What is required: An unchanged copy of each entry below is needed; keep the pictures out of it.

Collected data

◆ ◆ ◆ ◆ ◆ ◆ ◆

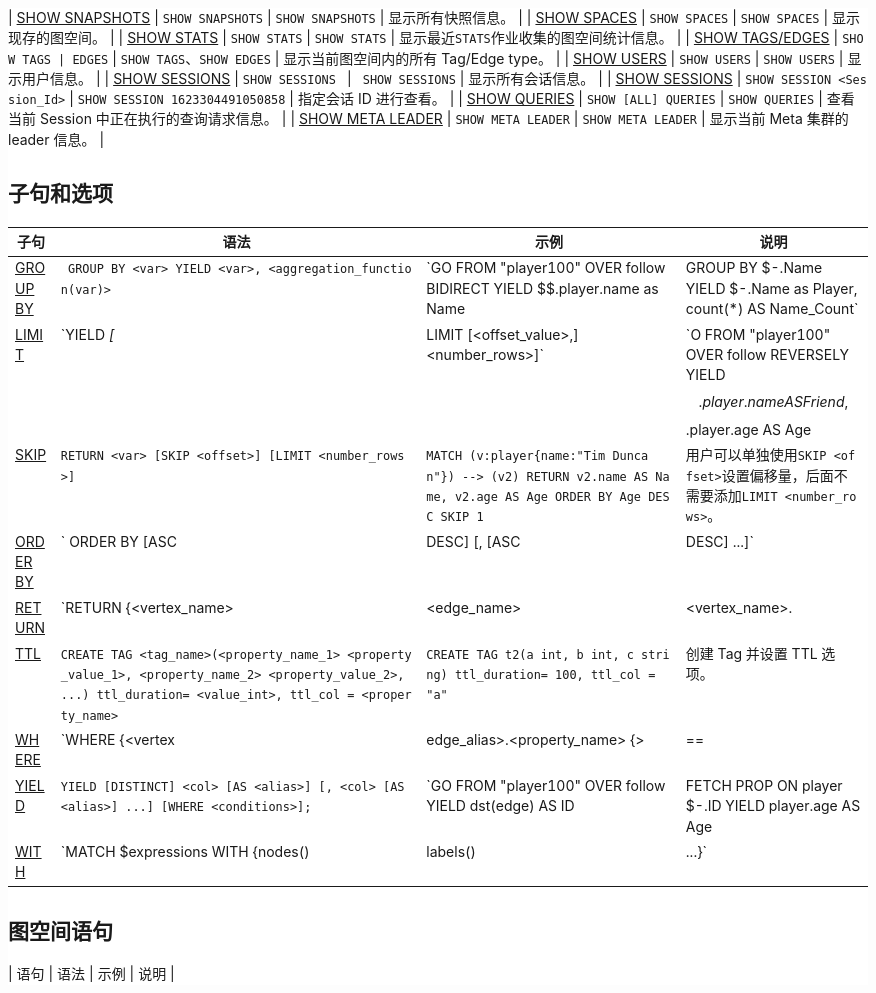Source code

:   | [SHOW SNAPSHOTS](../3.ngql-guide/7.general-query-statements/6.show/11.show-snapshots.md) | `SHOW SNAPSHOTS`                                  | `SHOW SNAPSHOTS`                     | 显示所有快照信息。                                       |
  | [SHOW SPACES](../3.ngql-guide/7.general-query-statements/6.show/12.show-spaces.md) | `SHOW SPACES`                                     | `SHOW SPACES`                        | 显示现存的图空间。                                       |
  | [SHOW STATS](../3.ngql-guide/7.general-query-statements/6.show/14.show-stats.md) | `SHOW STATS`                                      | `SHOW STATS`                         | 显示最近`STATS`作业收集的图空间统计信息。                |
  | [SHOW TAGS/EDGES](../3.ngql-guide/7.general-query-statements/6.show/15.show-tags-edges.md) | `SHOW TAGS | EDGES`                               | `SHOW TAGS`、`SHOW EDGES`            | 显示当前图空间内的所有 Tag/Edge type。                    |
  | [SHOW USERS](../3.ngql-guide/7.general-query-statements/6.show/16.show-users.md) | `SHOW USERS`                                      | `SHOW USERS`                         | 显示用户信息。                                           |
  | [SHOW SESSIONS](../3.ngql-guide/7.general-query-statements/6.show/17.show-sessions.md) | `SHOW SESSIONS `                                  | ` SHOW SESSIONS`                     | 显示所有会话信息。                                       |
  | [SHOW SESSIONS](../3.ngql-guide/7.general-query-statements/6.show/17.show-sessions.md) | `SHOW SESSION <Session_Id>`                       | `SHOW SESSION 1623304491050858`      | 指定会话 ID 进行查看。                                     |
  | [SHOW QUERIES](../3.ngql-guide/7.general-query-statements/6.show/18.show-queries.md) | `SHOW [ALL] QUERIES`                              | `SHOW QUERIES`                       | 查看当前 Session 中正在执行的查询请求信息。                |
  | [SHOW META LEADER](../3.ngql-guide/7.general-query-statements/6.show/19.show-meta-leader.md) | `SHOW META LEADER`                                | `SHOW META LEADER`                   | 显示当前 Meta 集群的 leader 信息。                           |
  

## 子句和选项

| 子句                                                         | 语法                                                         | 示例                                                         | 说明                                                         |
| ------------------------------------------------------------ | ------------------------------------------------------------ | ------------------------------------------------------------ | ------------------------------------------------------------ |
| [GROUP BY](../3.ngql-guide/8.clauses-and-options/group-by.md) | ` GROUP BY <var> YIELD <var>, <aggregation_function(var)>`   | `GO FROM "player100" OVER follow BIDIRECT YIELD $$.player.name as Name | GROUP BY $-.Name YIELD $-.Name as Player, count(*) AS Name_Count` | 查找所有连接到 player100 的点，并根据他们的姓名进行分组，返回姓名的出现次数。 |
| [LIMIT](../3.ngql-guide/8.clauses-and-options/limit.md) | `YIELD <var> [| LIMIT [<offset_value>,] <number_rows>]`      | `O FROM "player100" OVER follow REVERSELY YIELD $$.player.name AS Friend, $$.player.age AS Age | ORDER BY $-.Age, $-.Friend | LIMIT 1, 3` | 从排序结果中返回第 2 行开始的 3 行数据。                         |
| [SKIP](../3.ngql-guide/8.clauses-and-options/limit.md) | `RETURN <var> [SKIP <offset>] [LIMIT <number_rows>]`         | `MATCH (v:player{name:"Tim Duncan"}) --> (v2) RETURN v2.name AS Name, v2.age AS Age ORDER BY Age DESC SKIP 1` | 用户可以单独使用`SKIP <offset>`设置偏移量，后面不需要添加`LIMIT <number_rows>`。 |
| [ORDER BY](../3.ngql-guide/8.clauses-and-options/order-by.md) | `<YIELD clause> ORDER BY <expression> [ASC | DESC] [, <expression> [ASC | DESC] ...]` | `FETCH PROP ON player "player100", "player101", "player102", "player103" YIELD player.age AS age, player.name AS name | ORDER BY $-.age ASC, $-.name DESC` | `ORDER BY`子句指定输出结果的排序规则。                       |
| [RETURN](../3.ngql-guide/8.clauses-and-options/return.md) | `RETURN {<vertex_name>|<edge_name>|<vertex_name>.<property>|<edge_name>.<property>|...}` | `MATCH (v:player) RETURN v.name, v.age LIMIT 3`              | 返回点的属性为`name`和`age`的前三行值。                            |
| [TTL](../3.ngql-guide/8.clauses-and-options/ttl-options.md) | ``CREATE TAG <tag_name>(<property_name_1> <property_value_1>, <property_name_2> <property_value_2>, ...) ttl_duration= <value_int>, ttl_col = <property_name>`` | `CREATE TAG t2(a int, b int, c string) ttl_duration= 100, ttl_col = "a"` | 创建 Tag 并设置 TTL 选项。                                       |
| [WHERE](../3.ngql-guide/8.clauses-and-options/where.md) | `WHERE {<vertex|edge_alias>.<property_name> {>|==|<|...} <value>...}` | `MATCH (v:player) WHERE v.name == "Tim Duncan" XOR (v.age < 30 AND v.name == "Yao Ming") OR NOT (v.name == "Yao Ming" OR v.name == "Tim Duncan") RETURN v.name, v.age` | `WHERE`子句可以根据条件过滤输出结果，通常用于`GO`和`LOOKUP`语句，`MATCH`和`WITH`语句。 |
| [YIELD](../3.ngql-guide/8.clauses-and-options/yield.md) | `YIELD [DISTINCT] <col> [AS <alias>] [, <col> [AS <alias>] ...] [WHERE <conditions>];` | `GO FROM "player100" OVER follow YIELD dst(edge) AS ID | FETCH PROP ON player $-.ID YIELD player.age AS Age | YIELD AVG($-.Age) as Avg_age, count(*)as Num_friends` | 查找 player100 关注的 player，并计算他们的平均年龄。            |
| [WITH](../3.ngql-guide/8.clauses-and-options/with.md) | `MATCH $expressions WITH {nodes()|labels()|...}`             | `MATCH p=(v:player{name:"Tim Duncan"})--() WITH nodes(p) AS n UNWIND n AS n1 RETURN DISTINCT n1` | `WITH`子句可以获取并处理查询前半部分的结果，并将处理结果作为输入传递给查询的后半部分。 |

## 图空间语句

| 语句                                                         | 语法                                                         | 示例                                                  | 说明                                                         |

◆ ◆ ◆ ◆ ◆ ◆ ◆

Exercise response:
Source code

:   | [SHOW SNAPSHOTS](../3.ngql-guide/7.general-query-statements/6.show/11.show-snapshots.md) | `SHOW SNAPSHOTS`                                  | `SHOW SNAPSHOTS`                     | 显示所有快照信息。                                       |
  | [SHOW SPACES](../3.ngql-guide/7.general-query-statements/6.show/12.show-spaces.md) | `SHOW SPACES`                                     | `SHOW SPACES`                        | 显示现存的图空间。                                       |
  | [SHOW STATS](../3.ngql-guide/7.general-query-statements/6.show/14.show-stats.md) | `SHOW STATS`                                      | `SHOW STATS`                         | 显示最近`STATS`作业收集的图空间统计信息。                |
  | [SHOW TAGS/EDGES](../3.ngql-guide/7.general-query-statements/6.show/15.show-tags-edges.md) | `SHOW TAGS | EDGES`                               | `SHOW TAGS`、`SHOW EDGES`            | 显示当前图空间内的所有 Tag/Edge type。                    |
  | [SHOW USERS](../3.ngql-guide/7.general-query-statements/6.show/16.show-users.md) | `SHOW USERS`                                      | `SHOW USERS`                         | 显示用户信息。                                           |
  | [SHOW SESSIONS](../3.ngql-guide/7.general-query-statements/6.show/17.show-sessions.md) | `SHOW SESSIONS `                                  | ` SHOW SESSIONS`                     | 显示所有会话信息。                                       |
  | [SHOW SESSIONS](../3.ngql-guide/7.general-query-statements/6.show/17.show-sessions.md) | `SHOW SESSION <Session_Id>`                       | `SHOW SESSION 1623304491050858`      | 指定会话 ID 进行查看。                                     |
  | [SHOW QUERIES](../3.ngql-guide/7.general-query-statements/6.show/18.show-queries.md) | `SHOW [ALL] QUERIES`                              | `SHOW QUERIES`                       | 查看当前 Session 中正在执行的查询请求信息。                |
  | [SHOW META LEADER](../3.ngql-guide/7.general-query-statements/6.show/19.show-meta-leader.md) | `SHOW META LEADER`                                | `SHOW META LEADER`                   | 显示当前 Meta 集群的 leader 信息。                           |
  

## 子句和选项

| 子句                                                         | 语法                                                         | 示例                                                         | 说明                                                         |
| ------------------------------------------------------------ | ------------------------------------------------------------ | ------------------------------------------------------------ | ------------------------------------------------------------ |
| [GROUP BY](../3.ngql-guide/8.clauses-and-options/group-by.md) | ` GROUP BY <var> YIELD <var>, <aggregation_function(var)>`   | `GO FROM "player100" OVER follow BIDIRECT YIELD $$.player.name as Name | GROUP BY $-.Name YIELD $-.Name as Player, count(*) AS Name_Count` | 查找所有连接到 player100 的点，并根据他们的姓名进行分组，返回姓名的出现次数。 |
| [LIMIT](../3.ngql-guide/8.clauses-and-options/limit.md) | `YIELD <var> [| LIMIT [<offset_value>,] <number_rows>]`      | `O FROM "player100" OVER follow REVERSELY YIELD $$.player.name AS Friend, $$.player.age AS Age | ORDER BY $-.Age, $-.Friend | LIMIT 1, 3` | 从排序结果中返回第 2 行开始的 3 行数据。                         |
| [SKIP](../3.ngql-guide/8.clauses-and-options/limit.md) | `RETURN <var> [SKIP <offset>] [LIMIT <number_rows>]`         | `MATCH (v:player{name:"Tim Duncan"}) --> (v2) RETURN v2.name AS Name, v2.age AS Age ORDER BY Age DESC SKIP 1` | 用户可以单独使用`SKIP <offset>`设置偏移量，后面不需要添加`LIMIT <number_rows>`。 |
| [ORDER BY](../3.ngql-guide/8.clauses-and-options/order-by.md) | `<YIELD clause> ORDER BY <expression> [ASC | DESC] [, <expression> [ASC | DESC] ...]` | `FETCH PROP ON player "player100", "player101", "player102", "player103" YIELD player.age AS age, player.name AS name | ORDER BY $-.age ASC, $-.name DESC` | `ORDER BY`子句指定输出结果的排序规则。                       |
| [RETURN](../3.ngql-guide/8.clauses-and-options/return.md) | `RETURN {<vertex_name>|<edge_name>|<vertex_name>.<property>|<edge_name>.<property>|...}` | `MATCH (v:player) RETURN v.name, v.age LIMIT 3`              | 返回点的属性为`name`和`age`的前三行值。                            |
| [TTL](../3.ngql-guide/8.clauses-and-options/ttl-options.md) | ``CREATE TAG <tag_name>(<property_name_1> <property_value_1>, <property_name_2> <property_value_2>, ...) ttl_duration= <value_int>, ttl_col = <property_name>`` | `CREATE TAG t2(a int, b int, c string) ttl_duration= 100, ttl_col = "a"` | 创建 Tag 并设置 TTL 选项。                                       |
| [WHERE](../3.ngql-guide/8.clauses-and-options/where.md) | `WHERE {<vertex|edge_alias>.<property_name> {>|==|<|...} <value>...}` | `MATCH (v:player) WHERE v.name == "Tim Duncan" XOR (v.age < 30 AND v.name == "Yao Ming") OR NOT (v.name == "Yao Ming" OR v.name == "Tim Duncan") RETURN v.name, v.age` | `WHERE`子句可以根据条件过滤输出结果，通常用于`GO`和`LOOKUP`语句，`MATCH`和`WITH`语句。 |
| [YIELD](../3.ngql-guide/8.clauses-and-options/yield.md) | `YIELD [DISTINCT] <col> [AS <alias>] [, <col> [AS <alias>] ...] [WHERE <conditions>];` | `GO FROM "player100" OVER follow YIELD dst(edge) AS ID | FETCH PROP ON player $-.ID YIELD player.age AS Age | YIELD AVG($-.Age) as Avg_age, count(*)as Num_friends` | 查找 player100 关注的 player，并计算他们的平均年龄。            |
| [WITH](../3.ngql-guide/8.clauses-and-options/with.md) | `MATCH $expressions WITH {nodes()|labels()|...}`             | `MATCH p=(v:player{name:"Tim Duncan"})--() WITH nodes(p) AS n UNWIND n AS n1 RETURN DISTINCT n1` | `WITH`子句可以获取并处理查询前半部分的结果，并将处理结果作为输入传递给查询的后半部分。 |

## 图空间语句

| 语句                                                         | 语法                                                         | 示例                                                  | 说明                                                         |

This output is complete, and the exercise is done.